Il ministro della Difesa Roberta Pinotti ha difeso la scelta dell’esecutivo dichiarando che l’Italia, facendo parte di un’alleanza, ha degli obblighi da rispettare; aggiungendo poi che il dialogo con i russi è sempre l’obiettivo primario della nostra politica in Europa orientale. Le parole della Pinotti tradiscono tutto il “dramma” politico-diplomatico che si è consumato nelle stanze dei bottoni romane. Il palese contorsionismo dialettico tra “obblighi verso l’Alleanza” e “dialogo come obiettivo primario” dimostra quanto l’Italia sia in difficoltà ad accettare i diktat NATO e quanto nei fatti abbia le mani legate. Il rischio che sia bastato l’annuncio dello schieramento di 140 soldati in Lettonia a far saltare il banco con la Russia – portando al fallimento dell’intenso lavoro diplomatico culminato con il vertice di San Pietroburgo tra Renzi e Putin – è palpabile.

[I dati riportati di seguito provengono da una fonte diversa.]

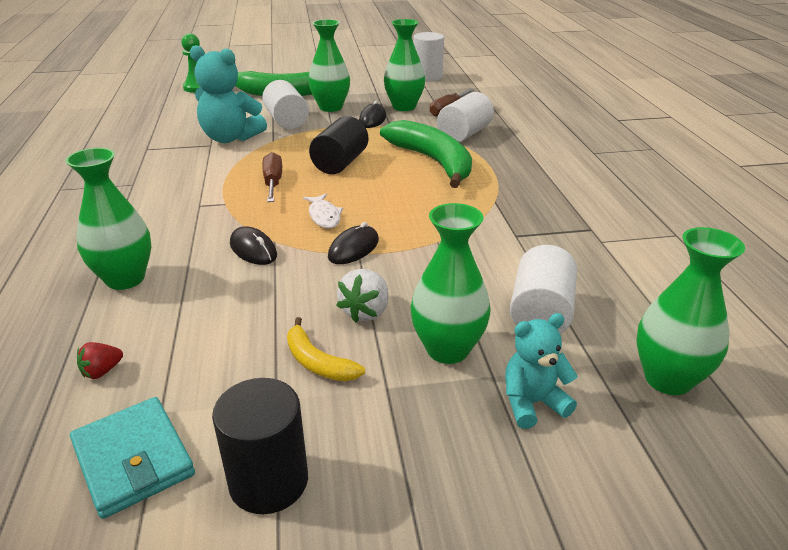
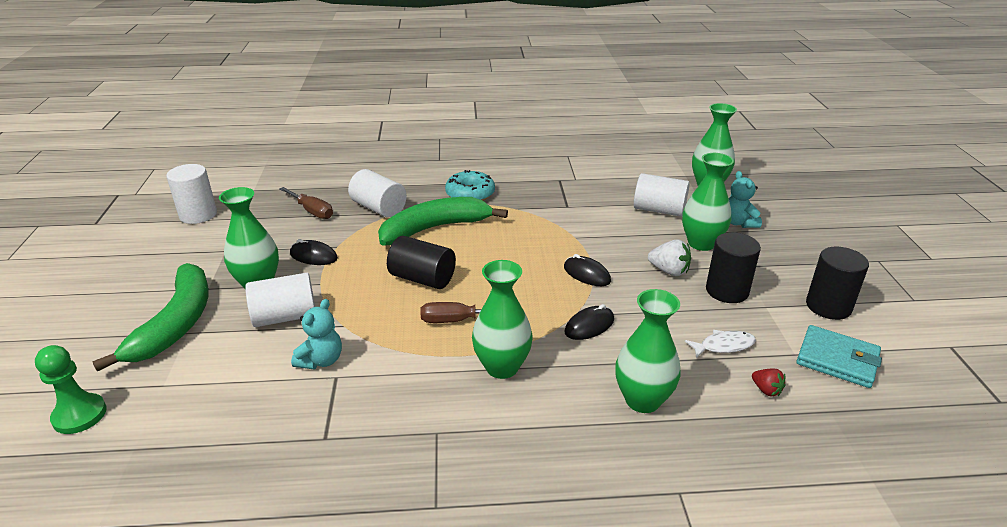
camera: 85 degrees left, 0 degrees up
(133, 459) = (837, 359): turquoise wallet -> turquoise wallet turned 60 degrees clockwise
(230, 138) = (321, 360): turquoise teddy bear -> turquoise teddy bear, size x0.60
(317, 362) = (727, 291): yellow banana -> black cylinder
(324, 216) = (532, 288): white fish -> white fish (723, 346)
(404, 107) = (287, 235): green vase -> green vase (502, 367)
(517, 174) = (470, 194): none -> turquoise donut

Anche se i nostri militari non metteranno piede in Lettonia fino al 2018, questa scelta rappresenta comunque un ostacolo pesante da rimuovere per i futuri rapporti italo-russi. Chi parla di “guerra” è non incosciente ma semplicemente impreparato sulle più elementari questioni della politica internazionale; non c’è un reale rischio di conflitto armato tra NATO e Russia, ma è in atto un gioco di pesi e contrappesi politico-diplomatici (dove lo schieramento di truppe è a tutti gli effetti uno strumento politico e non militare) dove Roma rischia di restare schiacciata. Rapporti bilaterali rimasti “sospesi” a livelli pre-2014 nonostante la guerra delle sanzioni potrebbero essere compromessi non tanto per la presenza di militari italiani in Lettonia – che a Mosca si aspettavano – bensì per la mancanza del minimo segno di disagio per questa decisione della NATO da parte di Roma.

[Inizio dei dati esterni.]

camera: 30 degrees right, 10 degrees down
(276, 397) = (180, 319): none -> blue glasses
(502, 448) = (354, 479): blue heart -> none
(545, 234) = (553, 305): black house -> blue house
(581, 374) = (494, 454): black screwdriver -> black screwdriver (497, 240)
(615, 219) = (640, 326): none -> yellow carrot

Il “ponte” tra Italia e Russia era ed è un utilissimo strumento di dialogo tra l’orso russo e l’Europa, strumento da utilizzare anche nei momenti di crisi più accesi. Non a caso tutti i governi italiani, a prescindere dal colore politico, hanno privilegiato il “canale russo” spendendovi le proprie carte migliori. Nonostante l’Italia non abbia mai messo in dubbio la sua appartenenza al campo occidentale-atlantico, è possibile che Matteo Renzi a San Pietroburgo abbia fatto a Vladimir Putin promesse che allo stato attuale non possono essere mantenute. Nell’ex capitale dell’Impero zarista il presidente russo si era esposto particolarmente nei confronti del nostro Paese, fiducia mal riposta vista la scelta “lettone” di Roma.
Non fermandosi ai titoli dei giornali o ad una lettura superficiale, ci si rende conto che l’Italia in tutta la vicenda è un soggetto passivo, privo di capacità decisionale e del minimo margine di manovra. Lo schieramento di soldati NATO in Lettonia non è che l’esecuzione di un ordine impartito dall’alto così come il raffreddamento dei rapporti con la Russia è un effetto collaterale più che una scelta consapevole del nostro governo. C’è il rischio che questo braccio di ferro a cui siamo sostanzialmente estranei possa infliggere qualche colpo anche alla nostra strategia nel Mediterraneo, in fondo lo scacchiere che più ci interessa, causando problemi non indifferenti sia in Nord Africa che nel Levante.